Pois bem. Passados nove meses, nascia mais uma criança na Santa Escolástica, e com ela ─ ironia do destino ─, parecia morrer de vez a ingenuidade de um certo e notório caipira, que  ironizou: 

─  O Seu Nero falô que os cometa fecunda a Terra, mais parece que o cometa fecundô memo foi a nossa fia!... E agora, óia só: mais uma boca prá alimentá na famía! Ô, armofadinha mardelazento!...  

E a Marietta, que deixara saudades nas alegres badernas noturnas de outrora como muié-dama no casario do largo da Capela de Santa Cruz, exultou:

─ Como é lindo e inteligente nosso netinho, meu Pinóquinho do coração!

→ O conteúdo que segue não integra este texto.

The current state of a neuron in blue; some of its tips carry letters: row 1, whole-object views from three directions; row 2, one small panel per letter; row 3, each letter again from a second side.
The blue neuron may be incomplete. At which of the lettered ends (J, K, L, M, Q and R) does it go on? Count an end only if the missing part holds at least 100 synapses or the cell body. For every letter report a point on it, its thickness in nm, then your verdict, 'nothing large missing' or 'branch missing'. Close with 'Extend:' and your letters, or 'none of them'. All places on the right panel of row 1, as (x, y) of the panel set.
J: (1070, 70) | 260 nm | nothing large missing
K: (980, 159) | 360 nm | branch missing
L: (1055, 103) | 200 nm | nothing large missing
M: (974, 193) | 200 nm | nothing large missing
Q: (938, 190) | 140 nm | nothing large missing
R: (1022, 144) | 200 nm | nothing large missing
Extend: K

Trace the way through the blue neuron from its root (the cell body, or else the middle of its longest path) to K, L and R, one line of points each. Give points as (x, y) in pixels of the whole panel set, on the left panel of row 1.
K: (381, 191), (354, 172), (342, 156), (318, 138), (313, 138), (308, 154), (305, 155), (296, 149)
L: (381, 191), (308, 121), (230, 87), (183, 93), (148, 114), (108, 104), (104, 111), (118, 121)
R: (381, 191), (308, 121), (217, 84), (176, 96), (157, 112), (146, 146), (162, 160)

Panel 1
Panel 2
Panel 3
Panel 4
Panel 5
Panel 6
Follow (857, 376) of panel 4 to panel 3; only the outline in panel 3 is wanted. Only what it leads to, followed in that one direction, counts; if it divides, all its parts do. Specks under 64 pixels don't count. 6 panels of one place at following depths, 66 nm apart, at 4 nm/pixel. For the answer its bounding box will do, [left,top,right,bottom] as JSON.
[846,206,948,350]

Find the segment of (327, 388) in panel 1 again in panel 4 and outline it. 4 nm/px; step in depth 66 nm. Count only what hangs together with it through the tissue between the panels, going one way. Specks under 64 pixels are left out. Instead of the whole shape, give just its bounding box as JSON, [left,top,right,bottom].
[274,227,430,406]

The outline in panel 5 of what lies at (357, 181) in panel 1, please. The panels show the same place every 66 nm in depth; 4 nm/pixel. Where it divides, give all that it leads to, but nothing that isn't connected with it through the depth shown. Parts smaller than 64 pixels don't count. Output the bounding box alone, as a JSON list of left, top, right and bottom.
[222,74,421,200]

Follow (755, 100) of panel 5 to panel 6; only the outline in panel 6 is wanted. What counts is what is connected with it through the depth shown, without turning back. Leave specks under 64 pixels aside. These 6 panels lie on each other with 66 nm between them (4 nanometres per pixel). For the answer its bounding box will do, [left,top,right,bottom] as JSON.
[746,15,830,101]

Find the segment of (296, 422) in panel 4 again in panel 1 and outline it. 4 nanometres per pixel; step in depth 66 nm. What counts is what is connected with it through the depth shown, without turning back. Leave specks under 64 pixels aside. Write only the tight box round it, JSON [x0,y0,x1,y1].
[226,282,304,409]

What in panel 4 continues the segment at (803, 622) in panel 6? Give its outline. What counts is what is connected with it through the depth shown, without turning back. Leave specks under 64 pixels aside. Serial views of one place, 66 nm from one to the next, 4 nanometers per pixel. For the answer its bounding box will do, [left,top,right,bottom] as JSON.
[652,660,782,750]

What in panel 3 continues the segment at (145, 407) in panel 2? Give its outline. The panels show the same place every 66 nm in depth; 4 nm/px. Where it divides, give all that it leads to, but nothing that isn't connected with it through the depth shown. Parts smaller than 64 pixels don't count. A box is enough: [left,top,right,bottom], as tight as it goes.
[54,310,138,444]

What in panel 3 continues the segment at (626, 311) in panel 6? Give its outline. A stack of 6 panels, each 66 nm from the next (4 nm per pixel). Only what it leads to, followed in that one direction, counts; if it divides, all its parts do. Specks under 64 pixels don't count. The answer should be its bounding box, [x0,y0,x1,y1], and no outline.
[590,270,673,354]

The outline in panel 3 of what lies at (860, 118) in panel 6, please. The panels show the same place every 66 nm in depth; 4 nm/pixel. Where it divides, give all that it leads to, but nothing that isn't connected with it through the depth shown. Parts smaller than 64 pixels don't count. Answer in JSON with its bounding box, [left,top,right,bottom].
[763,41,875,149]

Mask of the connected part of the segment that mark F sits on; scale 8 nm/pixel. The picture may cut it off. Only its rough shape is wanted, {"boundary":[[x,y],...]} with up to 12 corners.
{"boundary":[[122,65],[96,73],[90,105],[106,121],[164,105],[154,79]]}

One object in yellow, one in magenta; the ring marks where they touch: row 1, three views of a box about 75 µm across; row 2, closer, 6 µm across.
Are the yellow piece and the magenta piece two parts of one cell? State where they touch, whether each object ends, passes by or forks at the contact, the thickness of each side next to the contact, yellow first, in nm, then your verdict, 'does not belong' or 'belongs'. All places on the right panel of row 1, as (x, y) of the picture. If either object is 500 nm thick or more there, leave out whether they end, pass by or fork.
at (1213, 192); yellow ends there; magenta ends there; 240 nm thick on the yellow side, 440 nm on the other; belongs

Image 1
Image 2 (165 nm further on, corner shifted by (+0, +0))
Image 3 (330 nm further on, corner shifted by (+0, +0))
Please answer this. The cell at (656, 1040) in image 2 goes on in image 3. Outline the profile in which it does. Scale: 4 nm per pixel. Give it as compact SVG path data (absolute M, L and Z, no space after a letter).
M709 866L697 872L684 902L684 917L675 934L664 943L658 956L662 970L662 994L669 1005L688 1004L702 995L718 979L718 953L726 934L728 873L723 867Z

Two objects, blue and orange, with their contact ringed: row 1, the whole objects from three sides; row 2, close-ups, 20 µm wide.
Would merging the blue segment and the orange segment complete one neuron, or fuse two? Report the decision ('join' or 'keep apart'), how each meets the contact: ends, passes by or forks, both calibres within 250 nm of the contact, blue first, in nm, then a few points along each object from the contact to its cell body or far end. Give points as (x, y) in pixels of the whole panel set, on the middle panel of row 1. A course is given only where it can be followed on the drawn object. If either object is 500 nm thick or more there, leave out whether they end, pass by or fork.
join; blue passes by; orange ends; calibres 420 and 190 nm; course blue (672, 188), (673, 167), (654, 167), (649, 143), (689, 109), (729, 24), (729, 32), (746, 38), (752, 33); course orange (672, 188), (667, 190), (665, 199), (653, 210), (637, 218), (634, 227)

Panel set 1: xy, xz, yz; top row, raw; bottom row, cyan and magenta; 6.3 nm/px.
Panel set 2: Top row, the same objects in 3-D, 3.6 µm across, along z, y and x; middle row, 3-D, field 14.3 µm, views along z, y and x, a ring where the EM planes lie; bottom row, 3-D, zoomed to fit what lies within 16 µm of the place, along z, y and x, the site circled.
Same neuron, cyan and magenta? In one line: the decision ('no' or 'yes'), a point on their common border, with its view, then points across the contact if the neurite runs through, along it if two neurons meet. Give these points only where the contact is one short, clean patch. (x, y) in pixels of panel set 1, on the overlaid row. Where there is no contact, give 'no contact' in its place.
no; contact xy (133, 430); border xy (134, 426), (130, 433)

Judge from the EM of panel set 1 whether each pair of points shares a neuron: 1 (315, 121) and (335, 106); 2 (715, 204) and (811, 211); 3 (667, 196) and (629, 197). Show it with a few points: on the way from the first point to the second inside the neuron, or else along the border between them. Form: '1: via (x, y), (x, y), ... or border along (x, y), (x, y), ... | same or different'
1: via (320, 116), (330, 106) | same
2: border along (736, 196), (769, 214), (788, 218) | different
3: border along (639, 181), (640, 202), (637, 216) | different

E o Simplício bateu na mesma tecla do velho estribilho: 

─ Puxou para mim na inteligência e para você na formosura, Marietta, e não retruca senão eu te lanho no reio!...

*   *   * 

Parado na porteira da fazenda e olhando para o estradão, o tal de Juó, aquele do "Sunetto...", desabafou indignado: 

─ Ladró di galligna, inveiz di griá vacca pra vendê garne di vacca na Inglaterra!



* Este capítulo faz parte da série de 11 livros memoriais sobre a Usina Palmeiras: "APÓLOGO 11 - OS DEVANEIOS DE UM MOLEQUE NA ERA DA CONTRACULTURA.- Volume 0 — Childwood — janeiro de 1961 a fevereiro de 1967” . Os livros estão em processo de confecção sem prazo para lançamento.